For the entries that follow, report how many lines include the word "closed" and add nothing.
————
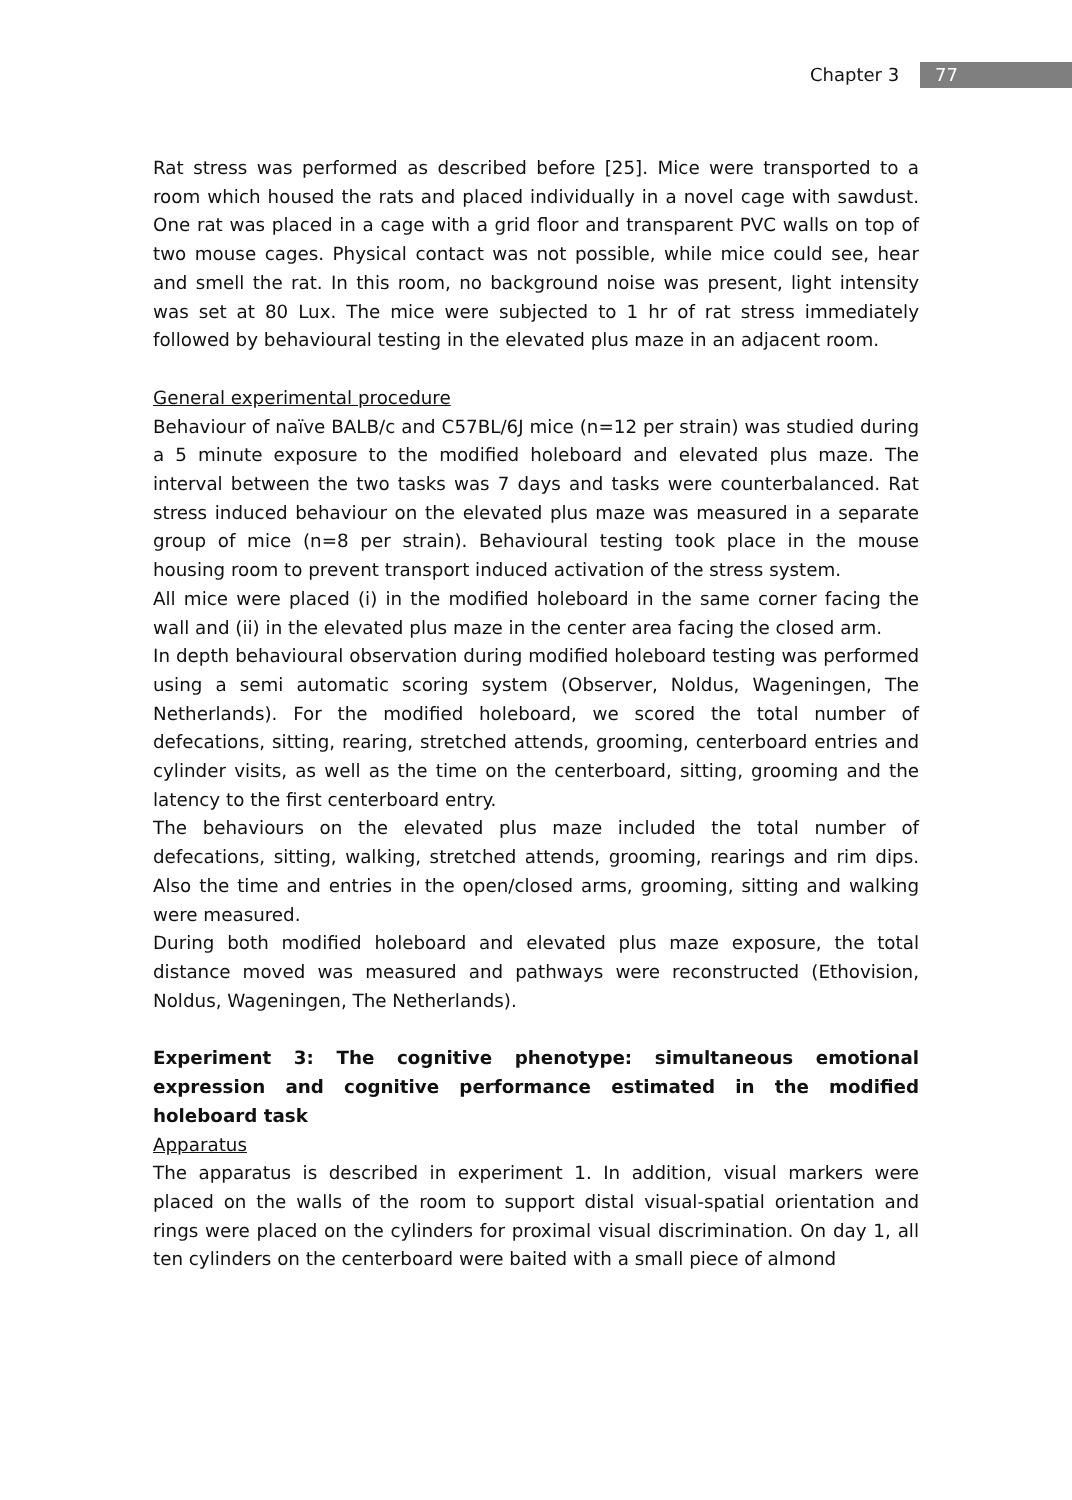Chapter 3 77
Rat stress was performed as described before [25]. Mice were transported to a room which housed the rats and placed individually in a novel cage with sawdust. One rat was placed in a cage with a grid floor and transparent PVC walls on top of two mouse cages. Physical contact was not possible, while mice could see, hear and smell the rat. In this room, no background noise was present, light intensity was set at 80 Lux. The mice were subjected to 1 hr of rat stress immediately followed by behavioural testing in the elevated plus maze in an adjacent room.
General experimental procedure
Behaviour of naïve BALB/c and C57BL/6J mice (n=12 per strain) was studied during a 5 minute exposure to the modified holeboard and elevated plus maze. The interval between the two tasks was 7 days and tasks were counterbalanced. Rat stress induced behaviour on the elevated plus maze was measured in a separate group of mice (n=8 per strain). Behavioural testing took place in the mouse housing room to prevent transport induced activation of the stress system.
All mice were placed (i) in the modified holeboard in the same corner facing the wall and (ii) in the elevated plus maze in the center area facing the closed arm.
In depth behavioural observation during modified holeboard testing was performed using a semi automatic scoring system (Observer, Noldus, Wageningen, The Netherlands). For the modified holeboard, we scored the total number of defecations, sitting, rearing, stretched attends, grooming, centerboard entries and cylinder visits, as well as the time on the centerboard, sitting, grooming and the latency to the first centerboard entry.
The behaviours on the elevated plus maze included the total number of defecations, sitting, walking, stretched attends, grooming, rearings and rim dips. Also the time and entries in the open/closed arms, grooming, sitting and walking were measured.
During both modified holeboard and elevated plus maze exposure, the total distance moved was measured and pathways were reconstructed (Ethovision, Noldus, Wageningen, The Netherlands).
Experiment 3: The cognitive phenotype: simultaneous emotional expression and cognitive performance estimated in the modified holeboard task
Apparatus
The apparatus is described in experiment 1. In addition, visual markers were placed on the walls of the room to support distal visual-spatial orientation and rings were placed on the cylinders for proximal visual discrimination. On day 1, all ten cylinders on the centerboard were baited with a small piece of almond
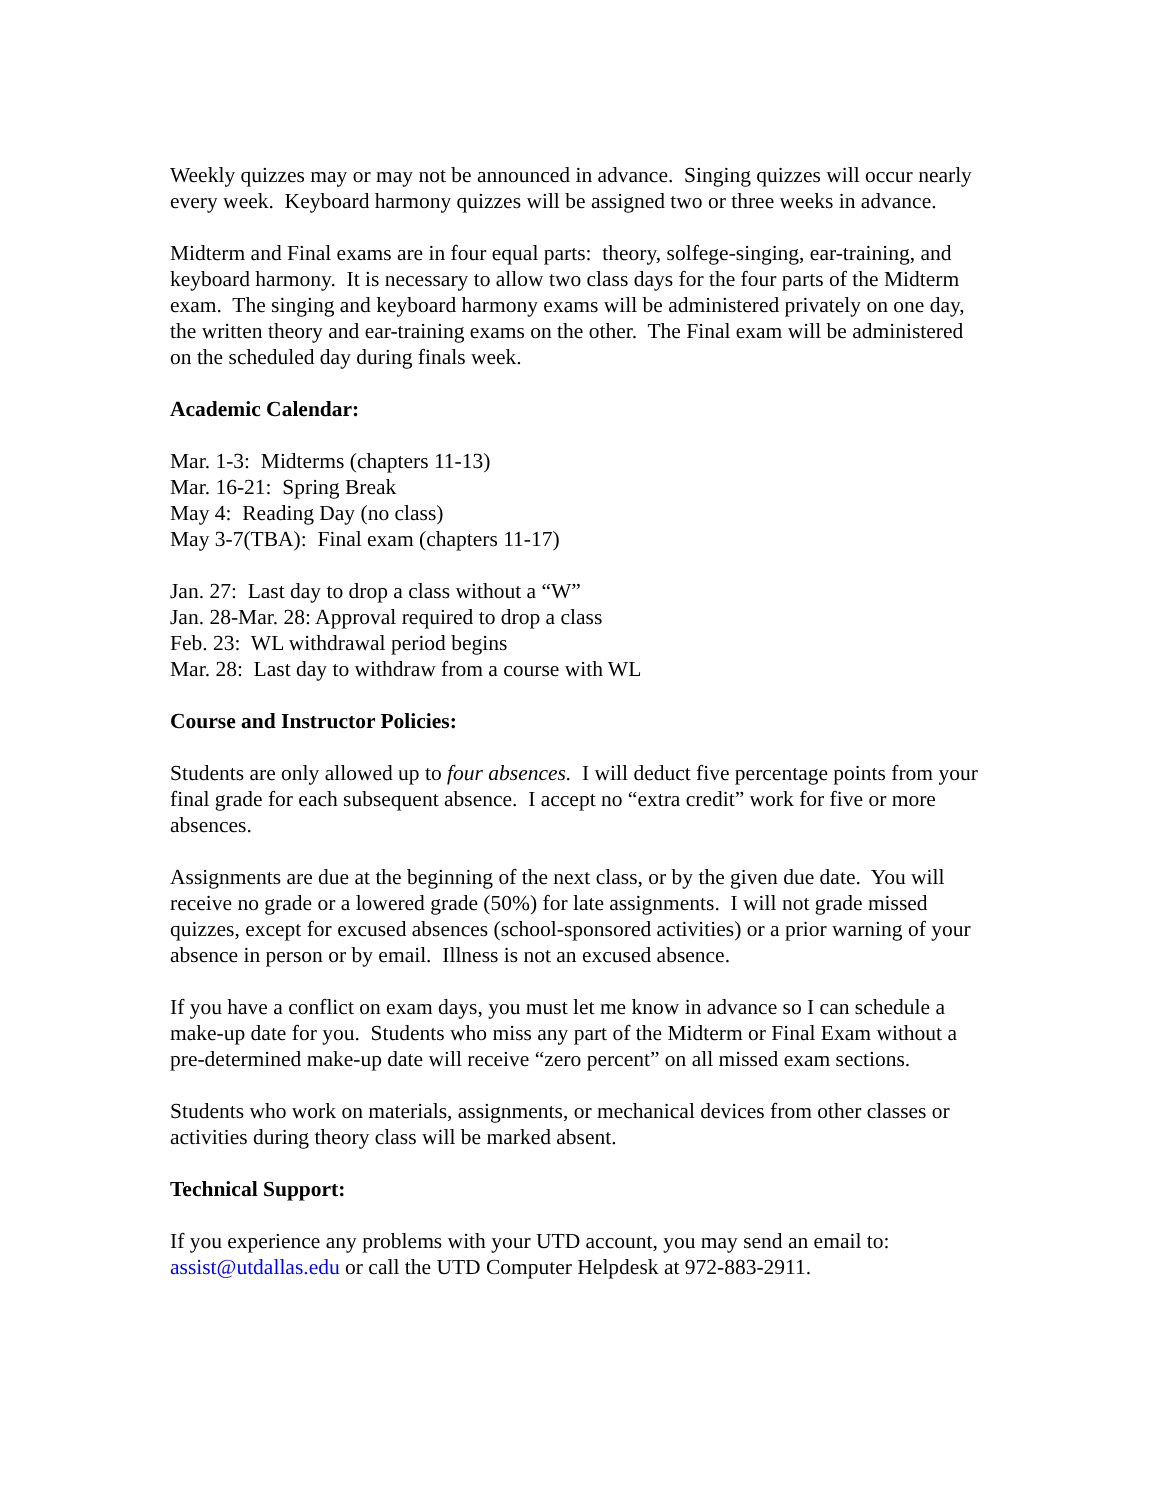Weekly quizzes may or may not be announced in advance. Singing quizzes will occur nearly every week. Keyboard harmony quizzes will be assigned two or three weeks in advance.
Midterm and Final exams are in four equal parts: theory, solfege-singing, ear-training, and keyboard harmony. It is necessary to allow two class days for the four parts of the Midterm exam. The singing and keyboard harmony exams will be administered privately on one day, the written theory and ear-training exams on the other. The Final exam will be administered on the scheduled day during finals week.
Academic Calendar:
Mar. 1-3: Midterms (chapters 11-13)
Mar. 16-21: Spring Break
May 4: Reading Day (no class)
May 3-7(TBA): Final exam (chapters 11-17)
Jan. 27: Last day to drop a class without a “W”
Jan. 28-Mar. 28: Approval required to drop a class
Feb. 23: WL withdrawal period begins
Mar. 28: Last day to withdraw from a course with WL
Course and Instructor Policies:
Students are only allowed up to four absences. I will deduct five percentage points from your final grade for each subsequent absence. I accept no “extra credit” work for five or more absences.
Assignments are due at the beginning of the next class, or by the given due date. You will receive no grade or a lowered grade (50%) for late assignments. I will not grade missed quizzes, except for excused absences (school-sponsored activities) or a prior warning of your absence in person or by email. Illness is not an excused absence.
If you have a conflict on exam days, you must let me know in advance so I can schedule a make-up date for you. Students who miss any part of the Midterm or Final Exam without a pre-determined make-up date will receive “zero percent” on all missed exam sections.
Students who work on materials, assignments, or mechanical devices from other classes or activities during theory class will be marked absent.
Technical Support:
If you experience any problems with your UTD account, you may send an email to: assist@utdallas.edu or call the UTD Computer Helpdesk at 972-883-2911.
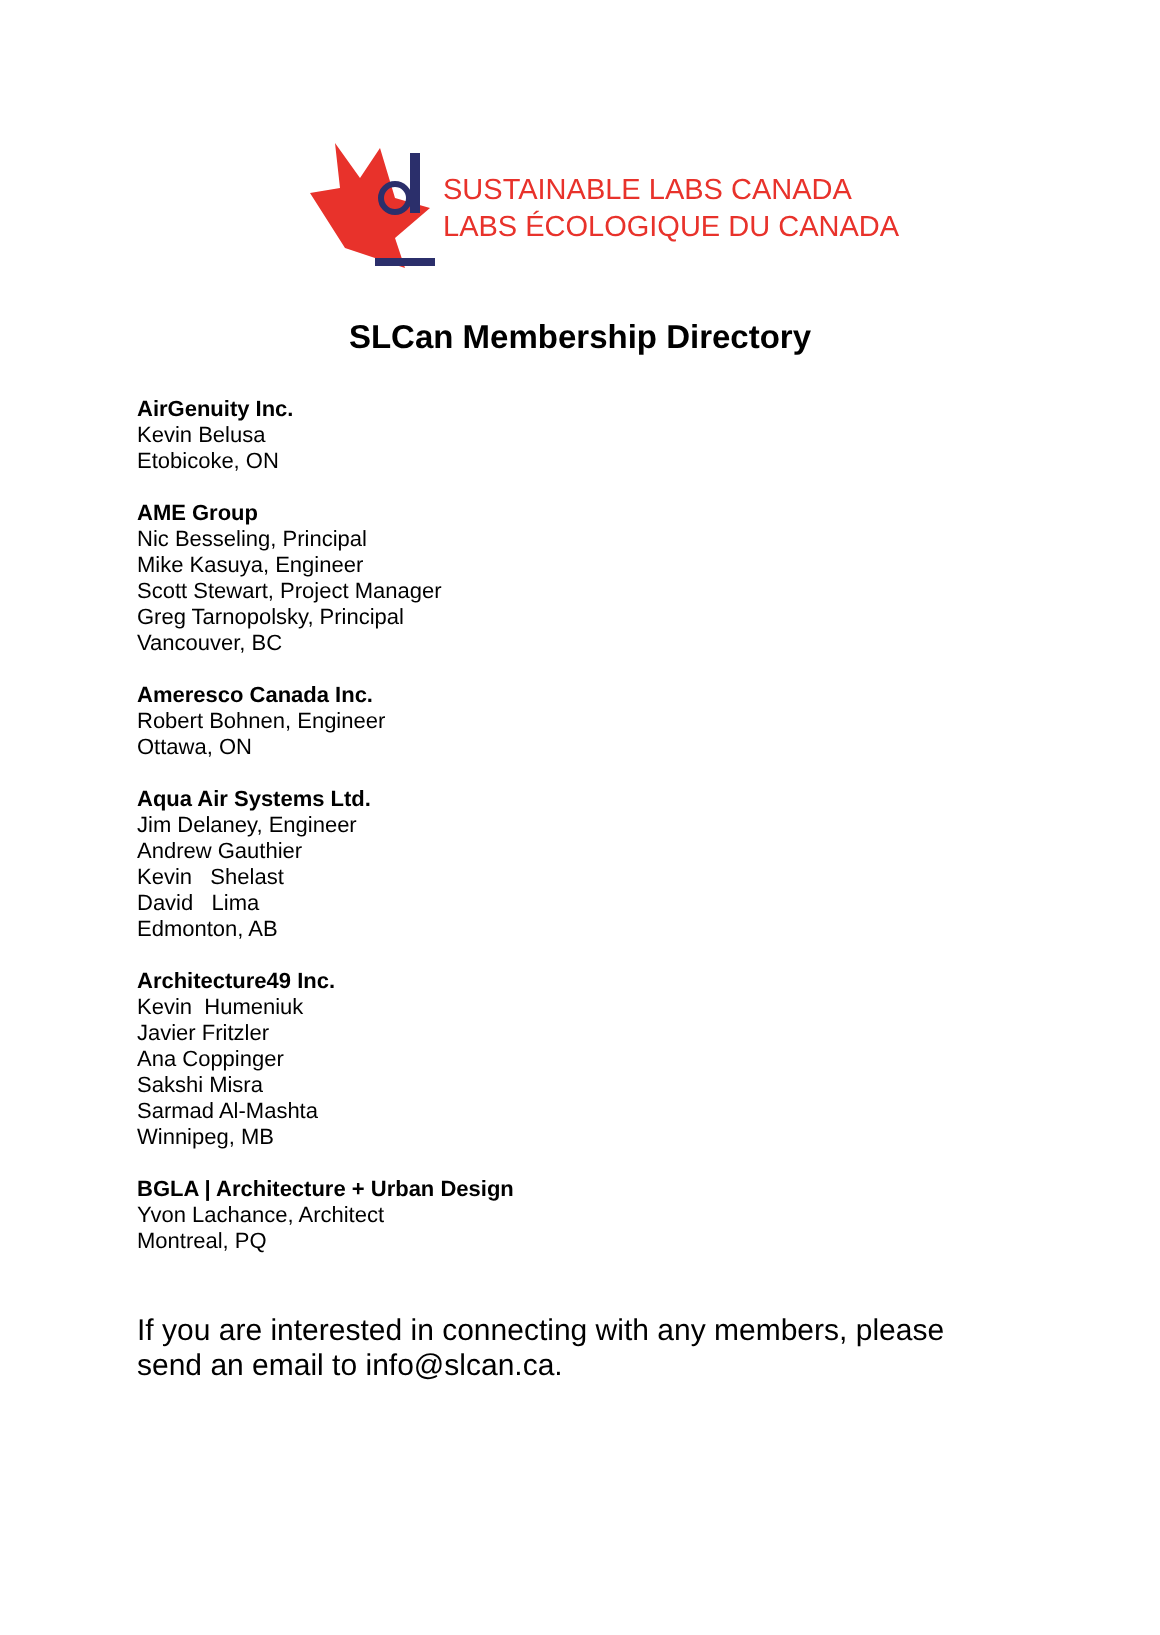SUSTAINABLE LABS CANADA
LABS ÉCOLOGIQUE DU CANADA
SLCan Membership Directory
AirGenuity Inc.
Kevin Belusa
Etobicoke, ON
AME Group
Nic Besseling, Principal
Mike Kasuya, Engineer
Scott Stewart, Project Manager
Greg Tarnopolsky, Principal
Vancouver, BC
Ameresco Canada Inc.
Robert Bohnen, Engineer
Ottawa, ON
Aqua Air Systems Ltd.
Jim Delaney, Engineer
Andrew Gauthier
Kevin Shelast
David Lima
Edmonton, AB
Architecture49 Inc.
Kevin Humeniuk
Javier Fritzler
Ana Coppinger
Sakshi Misra
Sarmad Al-Mashta
Winnipeg, MB
BGLA | Architecture + Urban Design
Yvon Lachance, Architect
Montreal, PQ
If you are interested in connecting with any members, please send an email to info@slcan.ca.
————
Result: 2